The most prominent negative signs are weakness (paresis) and ataxia (i.e., precision loss) in voluntary motions; the most frequent positive counterparts are enhanced tendon reflexes, the Babinski sign, and spasticity. This is a term encompassing both the increased resistance of muscles to passive stretch and the involuntary agonist-antagonist co-activation. Oversimplifying the issue, it can be said that the brain (a) can no longer properly recruit the spinal motoneurons below the lesion and does no longer receive proper information from the body periphery (hence the weakness-ataxia negative signs), and (b) it can no longer properly inhibit when needed the neural circuitries below
the lesion; these tend to respond on their own to peripheral stimuli ultimately causing unwilled movements and, in the long run, anatomical shortening (contracture) of the over-activated muscles. In short, the disruption of the brain-spine connection entails a loss of both facilitation and inhibition, which are the two sides of the same coin (see (7) for a classic text on human spinal physiology).

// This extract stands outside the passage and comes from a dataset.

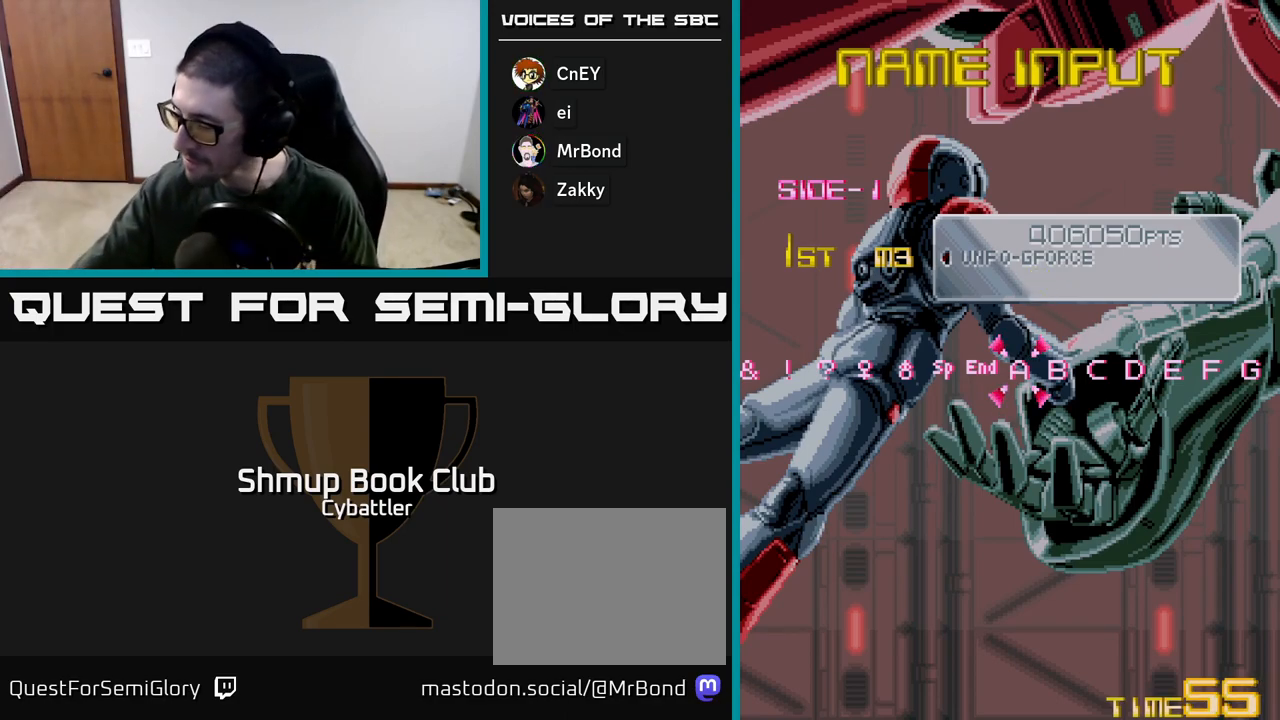
{"buttons": [], "left_stick": "center", "right_stick": "center", "events": []}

Rehabilitation may aim at both an "adaptive" recovery (e.g., steering a wheelchair) or to "intrinsic" recovery of the impaired functions (e.g., recovery of muscle strength) (8). Within the intrinsic strategy, the main goal of rehabilitation is contrasting weakness and ataxia while decreasing the positive signs. Treatments may target both peripheral and central mechanisms of impairment. On the peripheral side, for example, slow muscle stretching and muscle relaxant drugs may attenuate spasticity, and electrical stimulation may contrast muscle atrophy (9). Central approaches consist of various techniques requiring mental efforts to provide stronger and more precise willed movements (9). This approach assumes that the brain "has forgotten" some latent capacity and/or that it can learn to use more efficiently the surviving neural circuitry. There are several lines of evidence that the assumption holds. The learned non-use phenomenon (a form of disuse atrophy affecting central sensory and/or motor circuitries) is now well-established in various areas of neuro-pathology ranging from strabismus (9) to stroke (10). There is also evidence that the injured spinal cord undergoes slow progressive anatomical atrophy (11) while the areas of cortical representation of the sublesional regions are "invaded" by an enlarged representation of the neighbouring supralesional regions (11). Hence, there is a rationale for exercises requiring skilled voluntary control of the movements of the paretic lower limbs after incomplete SCI.
In this paper, a form of bio-feedback (BFB) treatment is studied. BFB encases a large family of techniques, sharing the goal of providing the subject with information about a body function of which he/she cannot be aware of (13). Sweating, heart rate and muscle electrical activations are all examples of variables that can be brought under conscious control by providing the subject with the proper information arising from the activity under scrutiny (feedback), which usually requires some electronic equipment. The feedback can be represented by any signal that can be managed consciously: for example a sound, a skin pressure or any visual signal of which some parameters are related to the "amount" of the tracked biological variable. BFB is probably underutilised in motor rehabilitation. In the early years of electronics it was originally conceived as a highly demanding form of cognitive exercise requiring a good cognitive status and full collaboration, and it was limited to a single body segment (e.g., cervical spine in headache). Thanks to the progresses in electronics, it can nowadays be applied also to high-order variables, thus going beyond the activity of single body segments. Such examples are the motion of the body centre of gravity during standing (14) and walk-
ing (15), and the latency of recruitment of an agonist and a postural muscle during voluntary tasks (16). The augmented feedback (AFB) approach is a variant of the BFB in that it provides a type of information which is physiologically conscious, yet for some reasons it is weakened or distorted. This is the case of joint position when the expected and the actual joint excursions do not match due to a paresis and/or due to a loss of proprioception.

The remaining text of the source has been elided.